§ **Work required**
Please format each line of the material below as a JSON list of strings, one string per line, with blank lines left out.

§ **Provided information**
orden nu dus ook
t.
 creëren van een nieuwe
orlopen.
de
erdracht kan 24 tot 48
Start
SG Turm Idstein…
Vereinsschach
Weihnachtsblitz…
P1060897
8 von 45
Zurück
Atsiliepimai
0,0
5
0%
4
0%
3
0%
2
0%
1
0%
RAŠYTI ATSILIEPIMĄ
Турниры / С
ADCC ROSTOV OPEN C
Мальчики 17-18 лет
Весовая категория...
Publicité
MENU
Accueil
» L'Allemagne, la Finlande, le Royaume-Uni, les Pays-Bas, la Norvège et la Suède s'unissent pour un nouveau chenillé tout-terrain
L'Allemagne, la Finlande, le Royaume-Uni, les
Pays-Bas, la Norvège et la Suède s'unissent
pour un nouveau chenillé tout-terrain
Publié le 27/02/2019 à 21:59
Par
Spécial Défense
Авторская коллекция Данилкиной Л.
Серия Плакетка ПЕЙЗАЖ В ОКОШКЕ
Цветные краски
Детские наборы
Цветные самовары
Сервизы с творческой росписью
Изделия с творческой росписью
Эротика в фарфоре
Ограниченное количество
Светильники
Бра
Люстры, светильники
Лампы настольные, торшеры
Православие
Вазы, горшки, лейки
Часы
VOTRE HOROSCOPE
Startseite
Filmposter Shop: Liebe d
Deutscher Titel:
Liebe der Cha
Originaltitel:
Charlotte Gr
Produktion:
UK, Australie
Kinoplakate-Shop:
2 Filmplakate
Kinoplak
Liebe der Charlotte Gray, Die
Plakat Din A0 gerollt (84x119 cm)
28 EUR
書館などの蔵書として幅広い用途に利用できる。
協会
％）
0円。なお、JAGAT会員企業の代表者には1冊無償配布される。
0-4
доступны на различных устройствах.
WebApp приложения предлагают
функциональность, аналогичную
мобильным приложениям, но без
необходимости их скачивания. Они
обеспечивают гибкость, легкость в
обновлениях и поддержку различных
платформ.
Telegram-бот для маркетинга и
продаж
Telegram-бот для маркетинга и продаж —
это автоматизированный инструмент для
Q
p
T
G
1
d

§ **Response for this exercise**
[
  "orden nu dus ook",
  "t.",
  " creëren van een nieuwe",
  "orlopen.",
  "de",
  "erdracht kan 24 tot 48",
  "Start",
  "SG Turm Idstein…",
  "Vereinsschach",
  "Weihnachtsblitz…",
  "P1060897",
  "8 von 45",
  "Zurück",
  "Atsiliepimai",
  "0,0",
  "5",
  "0%",
  "4",
  "0%",
  "3",
  "0%",
  "2",
  "0%",
  "1",
  "0%",
  "RAŠYTI ATSILIEPIMĄ",
  "Турниры / С",
  "ADCC ROSTOV OPEN C",
  "Мальчики 17-18 лет",
  "Весовая категория...",
  "Publicité",
  "MENU",
  "Accueil",
  "» L'Allemagne, la Finlande, le Royaume-Uni, les Pays-Bas, la Norvège et la Suède s'unissent pour un nouveau chenillé tout-terrain",
  "L'Allemagne, la Finlande, le Royaume-Uni, les",
  "Pays-Bas, la Norvège et la Suède s'unissent",
  "pour un nouveau chenillé tout-terrain",
  "Publié le 27/02/2019 à 21:59",
  "Par",
  "Spécial Défense",
  "Авторская коллекция Данилкиной Л.",
  "Серия Плакетка ПЕЙЗАЖ В ОКОШКЕ",
  "Цветные краски",
  "Детские наборы",
  "Цветные самовары",
  "Сервизы с творческой росписью",
  "Изделия с творческой росписью",
  "Эротика в фарфоре",
  "Ограниченное количество",
  "Светильники",
  "Бра",
  "Люстры, светильники",
  "Лампы настольные, торшеры",
  "Православие",
  "Вазы, горшки, лейки",
  "Часы",
  "VOTRE HOROSCOPE",
  "Startseite",
  "Filmposter Shop: Liebe d",
  "Deutscher Titel:",
  "Liebe der Cha",
  "Originaltitel:",
  "Charlotte Gr",
  "Produktion:",
  "UK, Australie",
  "Kinoplakate-Shop:",
  "2 Filmplakate",
  "Kinoplak",
  "Liebe der Charlotte Gray, Die",
  "Plakat Din A0 gerollt (84x119 cm)",
  "28 EUR",
  "書館などの蔵書として幅広い用途に利用できる。",
  "協会",
  "％）",
  "0円。なお、JAGAT会員企業の代表者には1冊無償配布される。",
  "0-4",
  "доступны на различных устройствах.",
  "WebApp приложения предлагают",
  "функциональность, аналогичную",
  "мобильным приложениям, но без",
  "необходимости их скачивания. Они",
  "обеспечивают гибкость, легкость в",
  "обновлениях и поддержку различных",
  "платформ.",
  "Telegram-бот для маркетинга и",
  "продаж",
  "Telegram-бот для маркетинга и продаж —",
  "это автоматизированный инструмент для",
  "Q",
  "p",
  "T",
  "G",
  "1",
  "d"
]